Nate Reinking: Niestety. Bardzo liczyliśmy, że uda się nam odnieść choć jedno zwycięstwo i awansujemy do kolejnej rundy, co byłoby dla nas wielkim sukcesem. I choć uważam, że pozostawiliśmy po sobie dobre wrażenie, to jednak ten turniej pokazał, że musimy się jeszcze sporo nauczyć.

Wielu fachowców typowało, że nie nawiążecie walki z żadnym rywalem, tymczasem w dwóch spotkaniach byliście równorzędnym przeciwnikiem...

- Zgadza się i to jest to, co powiedziałem przed chwilą. Styl jaki prezentowaliśmy, mógł się podobać. Walczyliśmy na każdym centymetrze parkietu i o każdą piłkę. Pokazaliśmy, że mimo braku ogrania na międzynarodowych turniejach, zasługujemy na miejsce w szesnastce najlepszych drużyn Europy.

Paradoksalnie, najlepsze spotkanie zagraliście przeciwko największym faworytom, Hiszpanii. Na dwie minuty do końca prowadziliście nawet czterema punktami. Czego zabrakło?

- Na pewno wyszedł brak ogrania, doświadczenia. Pod koniec tamtego meczu graliśmy bardzo rozemocjonowani. Udało nam się trafić kilka rzutów, wyszliśmy na prowadzenie i kiedy poczuliśmy, że możemy dokonać czegoś nieprawdopodobnego, adrenalina spętała nam ręce i nogi. A Hiszpania ze stoickim spokojem najpierw odrobiła straty, a potem zadała decydujący cios.

A co do dzisiejszego spotkania? Przegraliście największą różnicą punktów, a wszystko rozstrzygnęło się pod koniec drugiej i na początku trzeciej kwarty, kiedy pozwoliliście rywalowi na serię celnych rzutów.

- Dziwny był ten mecz. Zaczęliśmy bardzo dobrze i szybko objęliśmy kilkupunktowe prowadzenie. Później jednak coś się zacięło i ogółem pierwszą kwartę przegraliśmy chyba dziewięcioma punktami. Serbia to świetny zespół i kiedy w kolejnej odsłonie staraliśmy się odrobić straty, oni zacieśnili defensywę, odcinali naszych wysokich graczy od podań oraz poukładali grę ataku i po prostu nam odjechali. Nie mieliśmy żadnych szans.

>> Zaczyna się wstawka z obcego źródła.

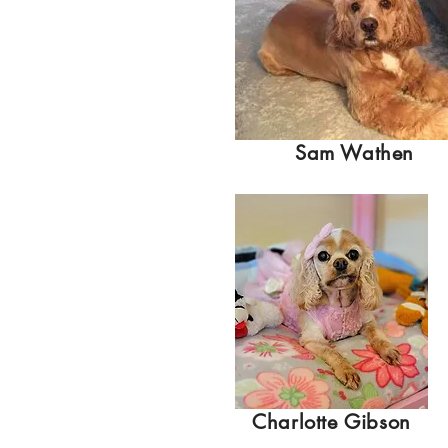
Sam Wathen
Charlotte Gibson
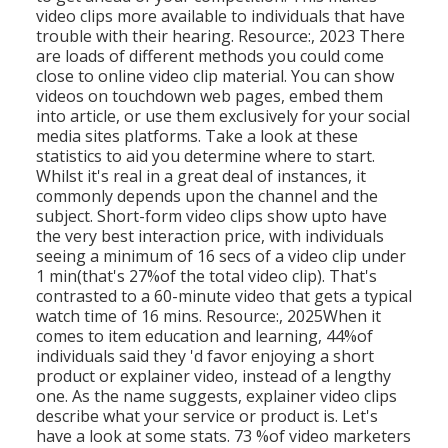
video clips more available to individuals that have
trouble with their hearing. Resource:, 2023 There
are loads of different methods you could come
close to online video clip material. You can show
videos on touchdown web pages, embed them
into article, or use them exclusively for your social
media sites platforms. Take a look at these
statistics to aid you determine where to start.
Whilst it's real in a great deal of instances, it
commonly depends upon the channel and the
subject. Short-form video clips show upto have
the very best interaction price, with individuals
seeing a minimum of 16 secs of a video clip under
1 min(that's 27%of the total video clip). That's
contrasted to a 60-minute video that gets a typical
watch time of 16 mins. Resource:, 2025When it
comes to item education and learning, 44%of
individuals said they 'd favor enjoying a short
product or explainer video, instead of a lengthy
one. As the name suggests, explainer video clips
describe what your service or product is. Let's
have a look at some stats. 73 %of video marketers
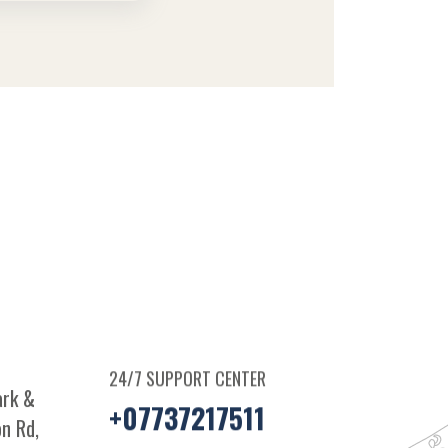
24/7 SUPPORT CENTER
ark &
+07737217511
n Rd,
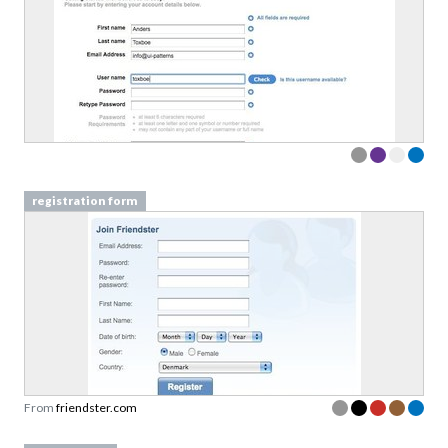
registration form
From
friendster.com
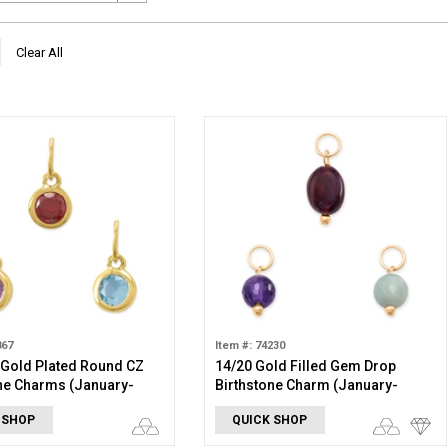
Clear All
867
Item #: 74230
 Gold Plated Round CZ
14/20 Gold Filled Gem Drop
ne Charms (January-
Birthstone Charm (January-
r)
December)
 SHOP
QUICK SHOP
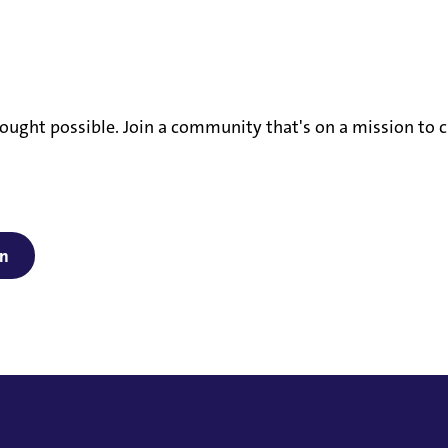
ought possible. Join a community that's on a mission to c
on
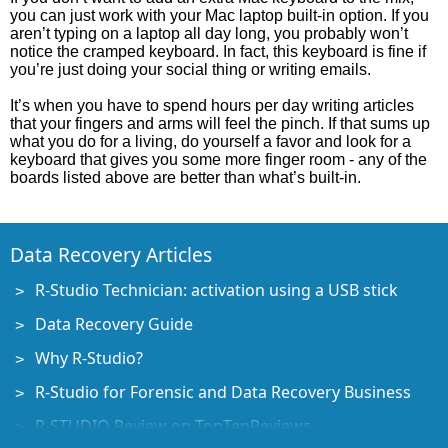
you can just work with your Mac laptop built-in option. If you
aren’t typing on a laptop all day long, you probably won’t
notice the cramped keyboard. In fact, this keyboard is fine if
you’re just doing your social thing or writing emails.
It’s when you have to spend hours per day writing articles
that your fingers and arms will feel the pinch. If that sums up
what you do for a living, do yourself a favor and look for a
keyboard that gives you some more finger room - any of the
boards listed above are better than what’s built-in.
Data Recovery Articles
R-Studio Technician: activation using a USB stick
Data Recovery Guide
Why R-Studio?
R-Studio for Forensic and Data Recovery Business
R-STUDIO Review on TopTenReviews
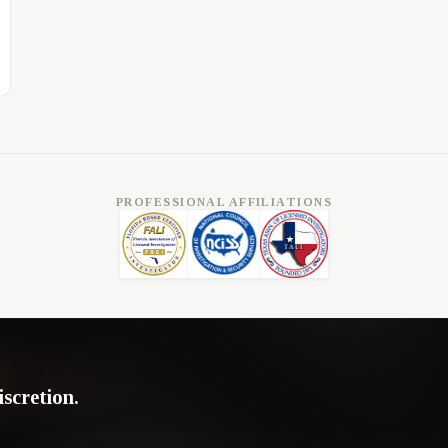
PROFESSIONAL AFFILIATIONS
iscretion.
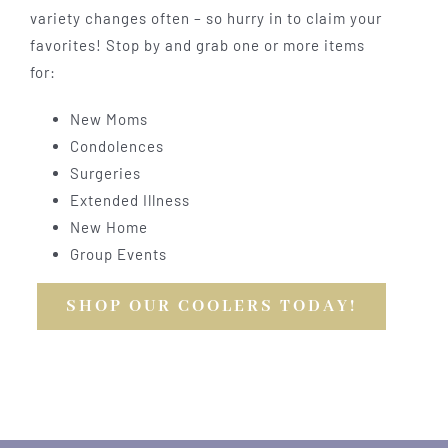
variety changes often – so hurry in to claim your
favorites! Stop by and grab one or more items
for:
New Moms
Condolences
Surgeries
Extended Illness
New Home
Group Events
SHOP OUR COOLERS TODAY!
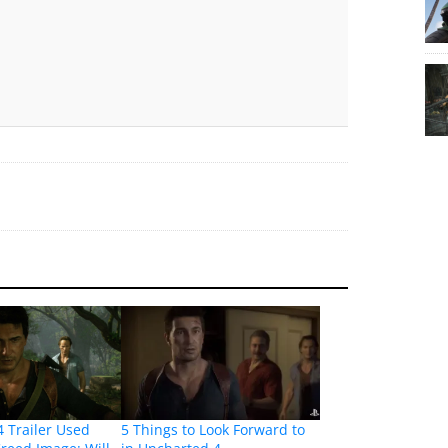
 Trailer Used
5 Things to Look Forward to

Rzucił pan 21 punktów. To chyba niezły wynik?

- Tak, tyle, że Serbowie przyjęli taką taktykę by maksymalnie utrudnić życie wysokim w naszej drużynie. Stąd trochę więcej miejsca było na obwodzie, a ja czułem się dość pewnie. Nie mogę być jednak z siebie zadowolony, gdy mój zespół odpadł z turnieju.

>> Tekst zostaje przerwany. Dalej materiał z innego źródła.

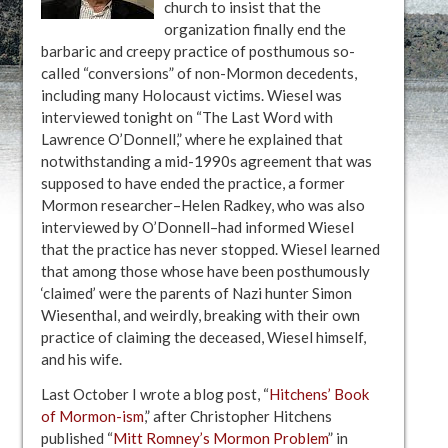
church to insist that the
organization finally end the
barbaric and creepy practice of posthumous so-
called “conversions” of non-Mormon decedents,
including many Holocaust victims. Wiesel was
interviewed tonight on “The Last Word with
Lawrence O’Donnell,” where he explained that
notwithstanding a mid-1990s agreement that was
supposed to have ended the practice, a former
Mormon researcher–Helen Radkey, who was also
interviewed by O’Donnell–had informed Wiesel
that the practice has never stopped. Wiesel learned
that among those whose have been posthumously
‘claimed’ were the parents of Nazi hunter Simon
Wiesenthal, and weirdly, breaking with their own
practice of claiming the deceased, Wiesel himself,
and his wife.
Last October I wrote a blog post, “
Hitchens’ Book
of Mormon-ism
,” after Christopher Hitchens
published “
Mitt Romney’s Mormon Problem
” in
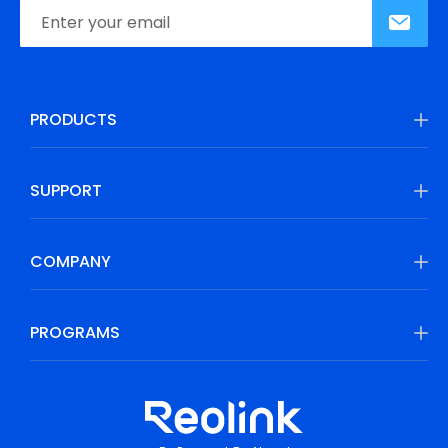
PRODUCTS
SUPPORT
COMPANY
PROGRAMS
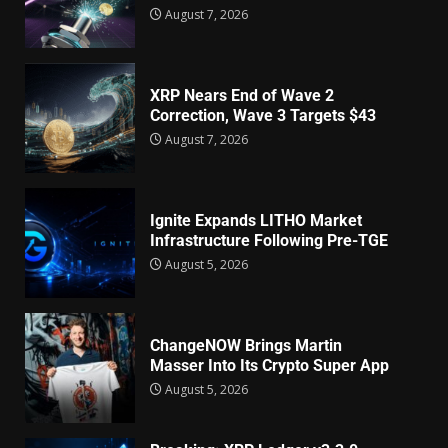
August 7, 2026
XRP Nears End of Wave 2
Correction, Wave 3 Targets $43
August 7, 2026
Ignite Expands LITHO Market
Infrastructure Following Pre-TGE
August 5, 2026
ChangeNOW Brings Martin
Masser Into Its Crypto Super App
August 5, 2026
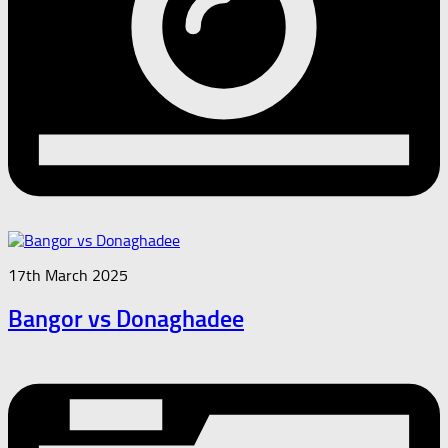
17th March 2025
Bangor vs Donaghadee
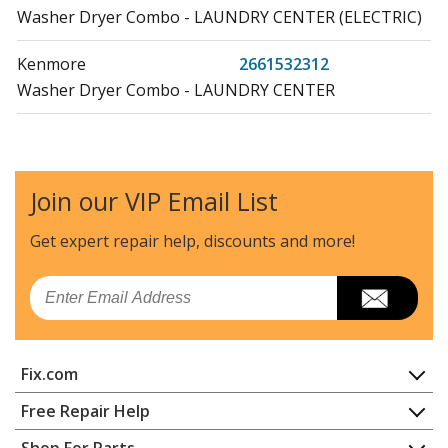
Washer Dryer Combo - LAUNDRY CENTER (ELECTRIC)
Kenmore
2661532312
Washer Dryer Combo - LAUNDRY CENTER
Kenmore
2661532412
Washer Dryer Combo - HOME LAUNDRY COMBO
Join our VIP Email List
Kenmore
2661532413
Washer Dryer Combo - HOME LAUNDRY COMBO
Get expert repair help, discounts
and more!
Kenmore
2671532110
Email
Washer Dryer Combo - LAUNDRY CENTER
Kenmore
2671532211
Fix.com
Washer Dryer Combo - HOME LAUNDRY COMBO
Home
Free Repair Help
Kenmore
2671532212
Contact
Appliance Repair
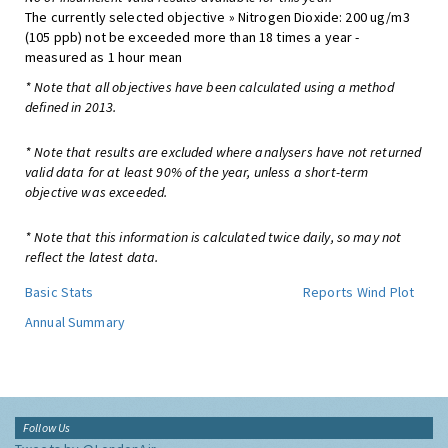
The currently selected objective » Nitrogen Dioxide: 200 ug/m3
(105 ppb) not be exceeded more than 18 times a year -
measured as 1 hour mean
* Note that all objectives have been calculated using a method
defined in 2013.
* Note that results are excluded where analysers have not returned
valid data for at least 90% of the year, unless a short-term
objective was exceeded.
* Note that this information is calculated twice daily, so may not
reflect the latest data.
Basic Stats
Reports
Wind Plot
Annual Summary
Follow Us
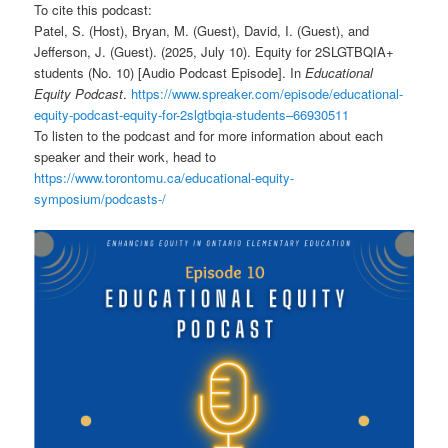
To cite this podcast:
Patel, S. (Host), Bryan, M. (Guest), David, I. (Guest), and
Jefferson, J. (Guest). (2025, July 10). Equity for 2SLGTBQIA+
students (No. 10) [Audio Podcast Episode]. In
Educational
Equity Podcast
.
https://www.spreaker.com/episode/educational-
equity-podcast-equity-for-2slgtbqia-students–66930511
To listen to the podcast and for more information about each
speaker and their work, head to
https://www.torontomu.ca/educational-equity-
symposium/podcasts-/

Na koniec muszę zapytać o Bena Gordona i Luola Denga. Wydaje się, że z nimi w składzie bylibyście w stanie grać w dalszej fazie turnieju. Żałuje pan, że ich nie ma?

- Oczywiście, w końcu NBA to najwyższy poziom na świecie i obaj koszykarze z pewnością pomogliby reprezentacji. Dlatego żałuję, że tak się nie stało, ale nie myślałem o tym podczas turnieju. Nikt z nas nie myślał. Skupialiśmy się na sobie i liczyliśmy, że uda nam się sprawić jakąś niespodziankę. Nie udało się jednak. Szkoda.